Copy out every line of text in the material word for word, leaving the pictures out.

Stored data entries:
********
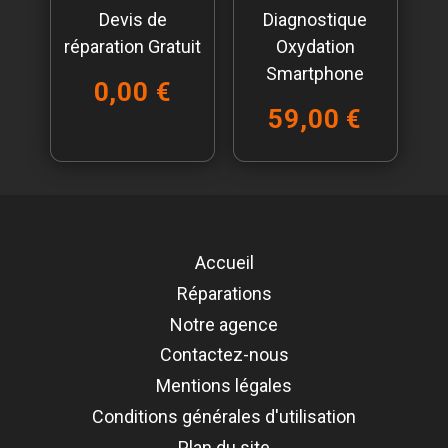
Devis de
Diagnostique
réparation Gratuit
Oxydation
Smartphone
0,00 €
59,00 €
Accueil
Réparations
Notre agence
Contactez-nous
Mentions légales
Conditions générales d'utilisation
Plan du site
********
Result:
Devis de
Diagnostique
réparation Gratuit
Oxydation
Smartphone
0,00 €
59,00 €
Accueil
Réparations
Notre agence
Contactez-nous
Mentions légales
Conditions générales d'utilisation
Plan du site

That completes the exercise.